Solve those and adoption gets easier. Ignore them and you get bottlenecks that look like “demand problem” when it is really logistics.

So what is the future, realistically?

Stanislav Kondrashov’s take on the future of biofuels, in practical terms, is not that biofuels will take over everything. It is that they will become more specialized, more regulated, and more tied to hard to decarbonize sectors.

Expect more emphasis on:

• Sustainable aviation fuel, because airlines do not have many alternatives.
• Renewable diesel and marine fuels, because heavy transport needs energy dense liquids.
• Biomethane from waste, because methane mitigation is low hanging fruit.
• Advanced feedstocks, but only the ones that survive real world economics.

And expect the debate to keep going, because biofuels sit right at the intersection of climate goals and land reality. You cannot separate them.

In the end it comes down to discipline. If we use what is genuinely sustainable, measure impacts honestly, and stop pretending every biofuel is automatically green, biofuels can be a major bridge. A necessary one.

If we treat it like a marketing label. Then it becomes another expensive detour.

That is the science part. And also the future part, even if it is a little messy.

FAQs (Frequently Asked Questions)

What are biofuels and how do they differ from fossil fuels?

Biofuels are fuels derived from recent biological material, such as plants, where energy originally comes from photosynthesis. Unlike fossil fuels, which are ancient carbon sources adding new CO2 to the atmosphere, biofuels recycle carbon already in the active cycle, potentially lowering net emissions.

What are the main types of biofuels and their characteristics?

The main categories include ethanol (produced by fermenting sugars or starches like corn and sugarcane), biodiesel and renewable diesel (made from fats and oils but processed differently), biogas and biomethane (from anaerobic digestion of organic waste), and advanced biofuels (from non-food feedstocks like crop residues or algae). Each has unique pros, cons, and uses.

Why is ethanol considered both a workhorse and a headache in biofuel discussions?

Ethanol is widely used and integrated into fuel systems, helping reduce oil imports and lifecycle emissions depending on feedstock. However, it has lower energy density than gasoline, blending limitations, and raises concerns over feedstock competition with food crops as well as land and water impacts.

How do biodiesel and renewable diesel differ, and why does this matter?
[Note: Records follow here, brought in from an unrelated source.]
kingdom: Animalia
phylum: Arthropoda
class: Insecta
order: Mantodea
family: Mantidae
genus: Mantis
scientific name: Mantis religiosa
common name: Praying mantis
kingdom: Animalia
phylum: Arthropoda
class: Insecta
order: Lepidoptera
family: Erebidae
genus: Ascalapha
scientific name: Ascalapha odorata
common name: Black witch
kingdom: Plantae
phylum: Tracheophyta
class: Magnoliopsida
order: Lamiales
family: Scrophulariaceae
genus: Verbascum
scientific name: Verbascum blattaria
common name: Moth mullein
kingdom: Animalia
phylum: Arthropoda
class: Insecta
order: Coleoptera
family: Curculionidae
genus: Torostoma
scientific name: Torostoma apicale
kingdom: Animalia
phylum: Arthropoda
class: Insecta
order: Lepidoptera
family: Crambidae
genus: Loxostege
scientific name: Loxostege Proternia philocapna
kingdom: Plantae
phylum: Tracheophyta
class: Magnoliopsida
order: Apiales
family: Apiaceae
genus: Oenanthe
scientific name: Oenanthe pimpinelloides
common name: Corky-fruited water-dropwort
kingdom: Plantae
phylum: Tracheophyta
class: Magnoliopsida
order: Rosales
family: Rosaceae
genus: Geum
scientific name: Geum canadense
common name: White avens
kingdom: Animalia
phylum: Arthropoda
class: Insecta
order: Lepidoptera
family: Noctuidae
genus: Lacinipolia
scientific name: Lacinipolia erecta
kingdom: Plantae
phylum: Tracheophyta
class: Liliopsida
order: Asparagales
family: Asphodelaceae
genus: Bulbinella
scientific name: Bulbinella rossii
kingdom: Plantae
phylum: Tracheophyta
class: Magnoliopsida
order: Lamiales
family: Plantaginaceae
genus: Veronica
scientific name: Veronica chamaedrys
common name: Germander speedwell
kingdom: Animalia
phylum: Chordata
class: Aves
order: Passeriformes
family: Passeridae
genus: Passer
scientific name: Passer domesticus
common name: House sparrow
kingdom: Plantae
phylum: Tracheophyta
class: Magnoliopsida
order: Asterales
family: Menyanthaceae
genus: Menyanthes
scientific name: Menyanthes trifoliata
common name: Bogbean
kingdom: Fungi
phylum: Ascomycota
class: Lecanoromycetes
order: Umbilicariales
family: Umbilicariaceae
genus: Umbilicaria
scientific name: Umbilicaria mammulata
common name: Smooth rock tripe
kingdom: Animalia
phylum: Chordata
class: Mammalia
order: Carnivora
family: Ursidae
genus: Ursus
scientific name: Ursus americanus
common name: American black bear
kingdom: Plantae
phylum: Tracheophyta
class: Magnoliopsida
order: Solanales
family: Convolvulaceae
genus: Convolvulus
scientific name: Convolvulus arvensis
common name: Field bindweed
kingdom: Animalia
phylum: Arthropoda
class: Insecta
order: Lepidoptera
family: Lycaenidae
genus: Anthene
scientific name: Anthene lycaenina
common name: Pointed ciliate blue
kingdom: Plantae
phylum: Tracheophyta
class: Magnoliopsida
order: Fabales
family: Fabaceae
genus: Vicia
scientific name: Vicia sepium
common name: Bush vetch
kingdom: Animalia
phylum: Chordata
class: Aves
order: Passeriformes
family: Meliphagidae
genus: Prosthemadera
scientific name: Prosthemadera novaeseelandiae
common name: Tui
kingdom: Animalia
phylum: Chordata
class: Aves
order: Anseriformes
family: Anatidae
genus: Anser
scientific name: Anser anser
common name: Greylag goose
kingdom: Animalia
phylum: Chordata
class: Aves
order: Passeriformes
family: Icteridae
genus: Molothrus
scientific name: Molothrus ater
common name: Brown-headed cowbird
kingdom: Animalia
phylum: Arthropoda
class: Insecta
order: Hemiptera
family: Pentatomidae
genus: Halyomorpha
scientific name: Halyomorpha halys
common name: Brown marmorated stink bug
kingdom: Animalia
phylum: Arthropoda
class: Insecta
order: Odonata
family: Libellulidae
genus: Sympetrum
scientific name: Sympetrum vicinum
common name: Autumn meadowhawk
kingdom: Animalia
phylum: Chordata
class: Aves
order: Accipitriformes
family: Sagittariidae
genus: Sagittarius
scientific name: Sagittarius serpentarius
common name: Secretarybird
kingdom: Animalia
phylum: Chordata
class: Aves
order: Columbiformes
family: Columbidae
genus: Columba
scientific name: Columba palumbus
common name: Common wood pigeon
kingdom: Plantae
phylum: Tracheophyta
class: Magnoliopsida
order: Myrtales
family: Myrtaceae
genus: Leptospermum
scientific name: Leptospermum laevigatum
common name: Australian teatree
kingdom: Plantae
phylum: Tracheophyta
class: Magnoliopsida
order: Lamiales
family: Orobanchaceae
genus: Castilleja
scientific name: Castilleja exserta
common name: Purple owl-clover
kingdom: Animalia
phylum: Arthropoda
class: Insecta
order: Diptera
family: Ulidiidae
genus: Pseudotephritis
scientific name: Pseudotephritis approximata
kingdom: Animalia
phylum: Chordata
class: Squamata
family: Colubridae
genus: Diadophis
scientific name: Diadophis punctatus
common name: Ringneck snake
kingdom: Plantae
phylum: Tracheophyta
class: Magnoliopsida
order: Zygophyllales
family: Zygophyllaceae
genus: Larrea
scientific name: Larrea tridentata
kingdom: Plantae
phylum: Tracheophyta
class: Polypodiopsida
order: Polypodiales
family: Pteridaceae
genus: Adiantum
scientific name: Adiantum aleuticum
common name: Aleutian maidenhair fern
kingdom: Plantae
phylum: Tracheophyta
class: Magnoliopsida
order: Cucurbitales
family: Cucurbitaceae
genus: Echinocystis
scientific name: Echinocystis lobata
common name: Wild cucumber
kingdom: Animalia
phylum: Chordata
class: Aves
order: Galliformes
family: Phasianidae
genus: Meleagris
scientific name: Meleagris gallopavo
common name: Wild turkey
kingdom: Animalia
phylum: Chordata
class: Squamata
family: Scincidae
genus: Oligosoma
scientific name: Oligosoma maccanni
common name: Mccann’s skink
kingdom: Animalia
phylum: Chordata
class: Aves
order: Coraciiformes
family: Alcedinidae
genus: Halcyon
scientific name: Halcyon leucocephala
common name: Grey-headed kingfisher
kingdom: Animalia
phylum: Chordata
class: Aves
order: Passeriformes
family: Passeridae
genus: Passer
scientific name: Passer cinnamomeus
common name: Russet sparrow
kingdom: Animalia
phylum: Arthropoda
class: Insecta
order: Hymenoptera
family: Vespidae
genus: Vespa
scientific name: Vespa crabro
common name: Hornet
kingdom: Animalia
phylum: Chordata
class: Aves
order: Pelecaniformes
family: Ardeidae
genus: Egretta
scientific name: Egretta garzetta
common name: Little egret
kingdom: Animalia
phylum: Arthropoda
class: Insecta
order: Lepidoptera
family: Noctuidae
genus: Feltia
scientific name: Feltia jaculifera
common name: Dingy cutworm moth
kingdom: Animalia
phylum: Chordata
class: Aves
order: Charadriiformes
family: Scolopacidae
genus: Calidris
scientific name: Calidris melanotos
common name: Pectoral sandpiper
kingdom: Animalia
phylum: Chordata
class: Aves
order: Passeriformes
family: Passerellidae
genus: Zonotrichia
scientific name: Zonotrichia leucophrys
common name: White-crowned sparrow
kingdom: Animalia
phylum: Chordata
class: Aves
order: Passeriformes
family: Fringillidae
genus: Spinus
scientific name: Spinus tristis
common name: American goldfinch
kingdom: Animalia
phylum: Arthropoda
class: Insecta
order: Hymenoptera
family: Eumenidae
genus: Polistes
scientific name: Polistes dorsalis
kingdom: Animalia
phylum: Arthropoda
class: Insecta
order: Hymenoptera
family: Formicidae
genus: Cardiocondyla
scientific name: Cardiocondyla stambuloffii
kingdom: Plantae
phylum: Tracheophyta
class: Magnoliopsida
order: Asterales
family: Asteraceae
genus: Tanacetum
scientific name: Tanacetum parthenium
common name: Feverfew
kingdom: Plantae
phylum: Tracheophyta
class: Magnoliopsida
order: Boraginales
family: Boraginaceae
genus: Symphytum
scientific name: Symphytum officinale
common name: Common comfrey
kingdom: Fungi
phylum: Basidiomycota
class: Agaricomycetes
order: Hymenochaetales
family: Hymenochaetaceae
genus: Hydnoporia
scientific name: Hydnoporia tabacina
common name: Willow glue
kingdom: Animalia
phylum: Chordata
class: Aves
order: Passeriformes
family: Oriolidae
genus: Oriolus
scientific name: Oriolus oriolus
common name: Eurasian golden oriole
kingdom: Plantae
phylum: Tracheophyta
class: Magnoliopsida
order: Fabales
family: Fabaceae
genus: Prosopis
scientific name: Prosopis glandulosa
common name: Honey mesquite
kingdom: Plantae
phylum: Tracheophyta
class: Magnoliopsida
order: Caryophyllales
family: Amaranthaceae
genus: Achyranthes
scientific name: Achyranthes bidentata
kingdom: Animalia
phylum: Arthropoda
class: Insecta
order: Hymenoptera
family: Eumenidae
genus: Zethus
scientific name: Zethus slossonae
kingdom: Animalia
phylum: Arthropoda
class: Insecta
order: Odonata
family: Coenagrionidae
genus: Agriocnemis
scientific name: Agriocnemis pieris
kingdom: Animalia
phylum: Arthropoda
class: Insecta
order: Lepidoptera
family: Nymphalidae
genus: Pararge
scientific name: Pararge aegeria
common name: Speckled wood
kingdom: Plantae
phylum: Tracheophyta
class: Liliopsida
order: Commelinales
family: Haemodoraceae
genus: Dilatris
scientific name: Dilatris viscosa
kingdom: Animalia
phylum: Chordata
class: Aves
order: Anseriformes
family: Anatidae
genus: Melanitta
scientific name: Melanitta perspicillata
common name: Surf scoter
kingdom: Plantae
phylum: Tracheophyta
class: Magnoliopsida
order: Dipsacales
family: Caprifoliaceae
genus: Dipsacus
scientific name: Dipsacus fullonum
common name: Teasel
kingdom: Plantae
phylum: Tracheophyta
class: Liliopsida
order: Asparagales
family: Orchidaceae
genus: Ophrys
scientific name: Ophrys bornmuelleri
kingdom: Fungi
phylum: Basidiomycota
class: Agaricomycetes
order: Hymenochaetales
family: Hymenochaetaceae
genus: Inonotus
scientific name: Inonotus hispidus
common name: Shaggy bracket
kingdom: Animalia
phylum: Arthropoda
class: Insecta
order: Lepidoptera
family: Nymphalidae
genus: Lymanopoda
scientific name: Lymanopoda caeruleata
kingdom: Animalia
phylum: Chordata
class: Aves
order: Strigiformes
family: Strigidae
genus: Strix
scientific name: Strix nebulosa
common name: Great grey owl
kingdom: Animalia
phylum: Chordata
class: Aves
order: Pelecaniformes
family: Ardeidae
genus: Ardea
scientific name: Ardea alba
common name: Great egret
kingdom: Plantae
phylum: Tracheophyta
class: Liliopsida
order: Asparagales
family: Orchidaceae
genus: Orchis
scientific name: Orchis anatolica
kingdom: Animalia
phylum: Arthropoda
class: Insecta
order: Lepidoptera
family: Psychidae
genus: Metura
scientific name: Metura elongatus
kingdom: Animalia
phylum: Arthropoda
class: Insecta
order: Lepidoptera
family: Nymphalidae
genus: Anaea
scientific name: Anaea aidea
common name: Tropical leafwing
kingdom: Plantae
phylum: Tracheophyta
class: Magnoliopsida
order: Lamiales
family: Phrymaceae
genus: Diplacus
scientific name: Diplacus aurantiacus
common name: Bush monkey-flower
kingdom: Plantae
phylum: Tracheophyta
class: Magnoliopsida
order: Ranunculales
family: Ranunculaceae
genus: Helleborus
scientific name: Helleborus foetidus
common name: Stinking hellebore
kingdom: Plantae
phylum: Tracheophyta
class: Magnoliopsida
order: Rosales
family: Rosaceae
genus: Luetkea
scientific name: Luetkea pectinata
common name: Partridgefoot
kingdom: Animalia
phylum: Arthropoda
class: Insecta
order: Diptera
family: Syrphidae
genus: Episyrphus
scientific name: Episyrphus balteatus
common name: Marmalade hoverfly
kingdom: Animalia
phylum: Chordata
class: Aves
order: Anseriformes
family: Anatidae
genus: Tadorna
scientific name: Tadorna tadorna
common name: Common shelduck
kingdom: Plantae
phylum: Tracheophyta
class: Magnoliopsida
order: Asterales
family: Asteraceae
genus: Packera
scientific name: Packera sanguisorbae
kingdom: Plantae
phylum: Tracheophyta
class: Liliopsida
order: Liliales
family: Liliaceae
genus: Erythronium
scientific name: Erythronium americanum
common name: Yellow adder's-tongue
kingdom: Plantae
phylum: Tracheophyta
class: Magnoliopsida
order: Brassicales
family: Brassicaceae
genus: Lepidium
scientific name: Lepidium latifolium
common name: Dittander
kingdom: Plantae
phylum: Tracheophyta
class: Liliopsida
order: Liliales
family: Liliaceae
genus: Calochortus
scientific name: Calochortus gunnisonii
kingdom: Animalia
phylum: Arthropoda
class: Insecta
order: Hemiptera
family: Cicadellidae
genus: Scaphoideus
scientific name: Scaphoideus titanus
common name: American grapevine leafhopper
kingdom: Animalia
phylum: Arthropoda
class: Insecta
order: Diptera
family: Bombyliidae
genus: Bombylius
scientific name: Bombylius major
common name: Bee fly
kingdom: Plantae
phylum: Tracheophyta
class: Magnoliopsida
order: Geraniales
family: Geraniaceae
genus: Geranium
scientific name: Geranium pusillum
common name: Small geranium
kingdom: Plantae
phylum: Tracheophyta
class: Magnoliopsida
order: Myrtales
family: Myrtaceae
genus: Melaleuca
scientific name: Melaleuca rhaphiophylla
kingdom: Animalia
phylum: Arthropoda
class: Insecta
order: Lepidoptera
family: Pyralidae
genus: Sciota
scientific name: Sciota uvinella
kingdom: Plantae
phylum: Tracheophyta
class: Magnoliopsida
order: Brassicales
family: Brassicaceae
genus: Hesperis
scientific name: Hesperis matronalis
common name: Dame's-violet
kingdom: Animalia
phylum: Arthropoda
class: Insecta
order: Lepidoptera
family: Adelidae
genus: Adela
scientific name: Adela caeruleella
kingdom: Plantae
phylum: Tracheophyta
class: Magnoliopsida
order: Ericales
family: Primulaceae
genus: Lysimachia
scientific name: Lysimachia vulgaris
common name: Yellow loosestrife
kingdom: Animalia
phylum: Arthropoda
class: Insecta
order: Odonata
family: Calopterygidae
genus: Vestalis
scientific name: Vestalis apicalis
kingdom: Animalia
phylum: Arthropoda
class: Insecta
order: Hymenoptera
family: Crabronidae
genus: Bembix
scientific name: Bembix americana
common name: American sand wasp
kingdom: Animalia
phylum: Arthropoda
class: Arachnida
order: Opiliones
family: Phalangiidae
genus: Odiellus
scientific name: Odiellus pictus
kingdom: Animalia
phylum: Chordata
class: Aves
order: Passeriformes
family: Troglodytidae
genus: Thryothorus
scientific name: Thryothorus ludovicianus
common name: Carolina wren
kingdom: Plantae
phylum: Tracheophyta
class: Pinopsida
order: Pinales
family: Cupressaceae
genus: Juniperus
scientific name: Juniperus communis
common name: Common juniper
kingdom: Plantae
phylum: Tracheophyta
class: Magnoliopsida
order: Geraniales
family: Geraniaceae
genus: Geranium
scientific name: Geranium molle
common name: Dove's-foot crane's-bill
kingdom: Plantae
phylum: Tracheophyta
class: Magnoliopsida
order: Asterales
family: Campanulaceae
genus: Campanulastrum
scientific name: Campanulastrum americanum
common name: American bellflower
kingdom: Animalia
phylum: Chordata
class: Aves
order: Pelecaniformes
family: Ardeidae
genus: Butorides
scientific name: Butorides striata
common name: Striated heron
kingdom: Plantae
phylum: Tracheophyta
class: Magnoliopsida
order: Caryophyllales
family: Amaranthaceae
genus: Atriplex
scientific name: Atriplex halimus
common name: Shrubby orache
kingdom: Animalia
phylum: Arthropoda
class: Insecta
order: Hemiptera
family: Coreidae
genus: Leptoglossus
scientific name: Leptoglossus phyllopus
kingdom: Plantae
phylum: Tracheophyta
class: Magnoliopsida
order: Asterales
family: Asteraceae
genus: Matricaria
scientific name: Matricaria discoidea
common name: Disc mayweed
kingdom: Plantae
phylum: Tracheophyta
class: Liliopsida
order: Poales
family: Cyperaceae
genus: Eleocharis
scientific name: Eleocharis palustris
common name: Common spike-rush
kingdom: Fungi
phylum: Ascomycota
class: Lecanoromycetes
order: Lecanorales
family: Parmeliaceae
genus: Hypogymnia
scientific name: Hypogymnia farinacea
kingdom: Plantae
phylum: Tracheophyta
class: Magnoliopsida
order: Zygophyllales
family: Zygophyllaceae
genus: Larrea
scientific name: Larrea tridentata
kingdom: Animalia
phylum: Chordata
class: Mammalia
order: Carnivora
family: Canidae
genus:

Biodiesel is made by transesterification of fats and oils and blended with petroleum diesel, while renewable diesel is produced via hydrotreating to create a 'drop-in' fuel compatible with existing engines and pipelines. This difference affects scalability, compatibility, and the potential to reduce transition friction in energy systems.

What makes biogas and biomethane important in the biofuel landscape?

Biogas comes from anaerobic digestion of organic waste like manure or food scraps. When cleaned to biomethane, it can be used in gas grids or vehicles. This pathway captures methane—a potent greenhouse gas—preventing emissions effectively. It's practical, less controversial, and an important growth area without competing with food crops.

Why are advanced biofuels critical for sectors like aviation?

Advanced biofuels use non-food feedstocks or complex conversions (e.g., cellulosic ethanol, algae oils) that could scale without impacting food systems. Despite economic challenges, they're vital for aviation and shipping where electrification is difficult, offering sustainable alternatives to reduce carbon footprints in these hard-to-electrify sectors.